Tesla’s Austin “Robotaxi” tally just added five more incidents, bringing the total to 14 since launch — and the comment section is on fire. The headline fact: Tesla quietly upgraded a July crash to include hospitalization, and the company still redacts every crash narrative in the NHTSA database for automated driving systems (ADS). Cue the drama.
On one side, skeptics like jackp96 argue the latest mishaps are mostly low-speed fender taps — “only one seems like a true crash?” — pointing out bumps at 1–4 mph and even a collision while the Tesla was stationary. Others clap back: Traster says the system “just isn’t ready,” roasting Tesla for ditching basic parking sensors many cars include, while memes joke the Robotaxi is in “reverse-only mode.”
Then the bias war explodes: small_model calls the source “anti-Tesla,” while pro-Waymo folks arrive with receipts.

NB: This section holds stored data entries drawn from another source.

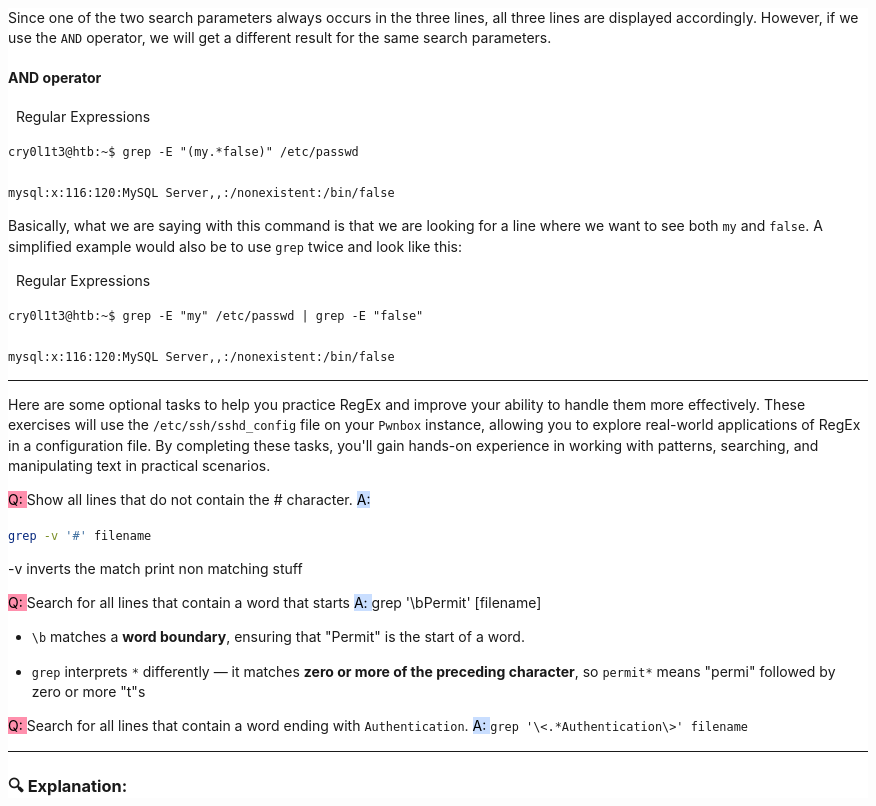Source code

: Since one of the two search parameters always occurs in the three lines, all three lines are displayed accordingly. However, if we use the `AND` operator, we will get a different result for the same search parameters.

#### AND operator

  Regular Expressions

```shell-session
cry0l1t3@htb:~$ grep -E "(my.*false)" /etc/passwd

mysql:x:116:120:MySQL Server,,:/nonexistent:/bin/false
```

Basically, what we are saying with this command is that we are looking for a line where we want to see both `my` and `false`. A simplified example would also be to use `grep` twice and look like this:

  Regular Expressions

```shell-session
cry0l1t3@htb:~$ grep -E "my" /etc/passwd | grep -E "false"

mysql:x:116:120:MySQL Server,,:/nonexistent:/bin/false
```

---

Here are some optional tasks to help you practice RegEx and improve your ability to handle them more effectively. These exercises will use the `/etc/ssh/sshd_config` file on your `Pwnbox` instance, allowing you to explore real-world applications of RegEx in a configuration file. By completing these tasks, you'll gain hands-on experience in working with patterns, searching, and manipulating text in practical scenarios.

<mark style="background: #FF5582A6;">Q: </mark>Show all lines that do not contain the # character.
<mark style="background: #ADCCFFA6;">A: </mark>
```bash
grep -v '#' filename
```
-v inverts the match print non matching stuff

<mark style="background: #FF5582A6;">Q: </mark>Search for all lines that contain a word that starts
<mark style="background: #ADCCFFA6;">A: </mark>grep '\bPermit' [filename]

- `\b` matches a **word boundary**, ensuring that "Permit" is the start of a word.
    
- `grep` interprets `*` differently — it matches **zero or more of the preceding character**, so `permit*` means "permi" followed by zero or more "t"s

<mark style="background: #FF5582A6;">Q: </mark>Search for all lines that contain a word ending with `Authentication`.
<mark style="background: #ADCCFFA6;">A: </mark>
`grep '\<.*Authentication\>' filename`

---

### 🔍 Explanation:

AlotOfReading reminds everyone Waymo’s helpers aren’t steering cars, and commenters link to Waymo’s safety brag sheet as they dunk on Tesla’s rate — roughly one crash every 57,000 miles, far worse than Tesla’s own human benchmarks. Lateforwork warns the public won’t split hairs: “Tesla is tanking trust” in robotaxis. Whether you see harmless bumps or a pattern of secrecy, the community’s verdict is loud: the vibes are bad.
Key Points
- •Tesla reported five new ADS crashes in Austin, totaling 14 since the Robotaxi launch in June 2025.
- •All new incidents involved Model Y vehicles with ADS verified as engaged; narratives are fully redacted by Tesla.
- •A July 2025 crash report was revised in December 2025 to “Minor W/ Hospitalization,” indicating hospital treatment.
- •Estimated fleet mileage of ~800,000 miles yields ~1 crash per 57,000 miles, worse than Tesla’s and NHTSA’s human benchmarks.
- •Waymo’s fully driverless fleet reports far higher mileage, offers full narratives, and shows significant injury-reduction in independent research.